--- Selected text Enclosed Below ---

Monday, July 28, 2008

News Categories at Radio NZ

We've just completed a major update to the news section of the site that allows us to categorise news content.

We use the MySource Matrix CMS, and categorising content is a trivial exercise using the built in asset listing pages. The tricky part in our case is that none of our news staff actually write their content directly in the CMS, or even have logins. Why?

When we first started using Matrix, the system's functionality was much more limited than it is today (in version 3.18.3). For example, paint layouts - which are used to style news items - had not yet been added to the system.

The available features were perfectly suitable for the service that we were able to offer at that time though.

The tool used by our journalists is iNews - a system optimised for processing news content in a large news environment - and it was significantly faster than Matrix for this type of work (as it should be). Because staff were already adept at using it, we decided to use iNews to edit and compile stories and export the result to the CMS.

This would also mean that staff didn't have to know any HTML, and we could add simple codes to the text to allow headings and other basic web formatting. It would also dramatically simplify initial and on-going training.

The proposed process required two scripts. The first script captured the individual iNews stories, ordered them, converted the content to HTML, and packaged them with some metadata into an XML file. (iNews can output a group to stories via ftp with a single command).

The XML was copied to the CMS server where script 2 imported the specified content.

Each block of stories was placed in a folder in the CMS. The most recent folder represented the current publish, and was stamped with the date and time. The import script then changed the settings on the site's home page headline area, the RSS news feed and the News home to list the stories in this new folder.

Stories appeared on the site as they were ordered in the iNews system, and the first five were automatically displayed on the home page.

On the site, story URLs looked like this:

www.radionz.co.nz/news/200807221513/134e5321

and each new publish replaced the any previous versions:

www.radionz.co.nz/news/200807221545/2ed5432

On the technical side, the iNews processing script ran once a minute via a cron job, but over time we found two problems with this approach.

The first was that the URL for a story was not unique over time - each update got a new URL. RSS readers had trouble working our what was new content and not just a new publish of the same story. People linking to a story would get a stale version of the content, depending on when it was actually updated.

The second related to the 1 minute cycle time of the processing script. Most of the time this worked fine, but occasionally we'd get a partial publish when the script started before iNews had finished publishing. On rare occasions we'd end up with two scripts trying to process the same content.

The Update

The first thing we had to do was revise the script for importing content. This work was done by Mark Brydon, one of the developers at Squiz. The resulting script allowed us to:
  • add a new story at a specific location in Matrix.
  • update the content in a existing story (keeping the URL).
  • remove a story
  • put stories into a folder structure based on the the date.
I provided some pseudo-code and XML and Mark did the rest, with a fair bit of testing and discussion to get the script perfect along the way. Revise actually isn't a strong enough word - Mark merged our fours import scripts into one, refactored common code it functions, and brought it all up to Squiz coding standards.

--- End of Enclosed Selected text ---
--- Listed records Enclosed Below ---

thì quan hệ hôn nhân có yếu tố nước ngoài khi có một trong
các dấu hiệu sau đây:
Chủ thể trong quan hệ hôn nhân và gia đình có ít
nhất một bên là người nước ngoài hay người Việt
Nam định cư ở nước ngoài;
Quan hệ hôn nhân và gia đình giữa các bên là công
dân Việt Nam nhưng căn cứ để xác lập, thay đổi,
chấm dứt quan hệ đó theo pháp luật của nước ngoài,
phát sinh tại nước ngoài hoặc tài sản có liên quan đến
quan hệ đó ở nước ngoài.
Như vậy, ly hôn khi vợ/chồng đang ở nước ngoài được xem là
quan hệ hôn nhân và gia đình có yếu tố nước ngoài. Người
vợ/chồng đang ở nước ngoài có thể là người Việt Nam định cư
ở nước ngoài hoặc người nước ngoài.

--- End of Enclosed Listed records ---

To do:
A. In the Radio NZ post, swap "CMS" for "content management system" and give the passage again, beginning at the words "We've just completed" and stopping after "to the system.".
B. Using the Radio NZ post, say whether each statement agrees with it, answering yes or no and quoting the deciding words: (i) Radio NZ news staff write their stories directly in the CMS. (ii) The iNews processing script ran once a minute via a cron job. (iii) The first ten stories were automatically displayed on the home page.
C. According to the Radio NZ post, who revised the script for importing content?

Expected outputs:
A.
We've just completed a major update to the news section of the site that allows us to categorise news content.

We use the MySource Matrix content management system, and categorising content is a trivial exercise using the built in asset listing pages. The tricky part in our case is that none of our news staff actually write their content directly in the content management system, or even have logins. Why?

When we first started using Matrix, the system's functionality was much more limited than it is today (in version 3.18.3). For example, paint layouts - which are used to style news items - had not yet been added to the system.

B.
(i) No: "none of our news staff actually write their content directly in the CMS, or even have logins."
(ii) Yes: "the iNews processing script ran once a minute via a cron job"
(iii) No: "the first five were automatically displayed on the home page."

C. Mark Brydon, one of the developers at Squiz.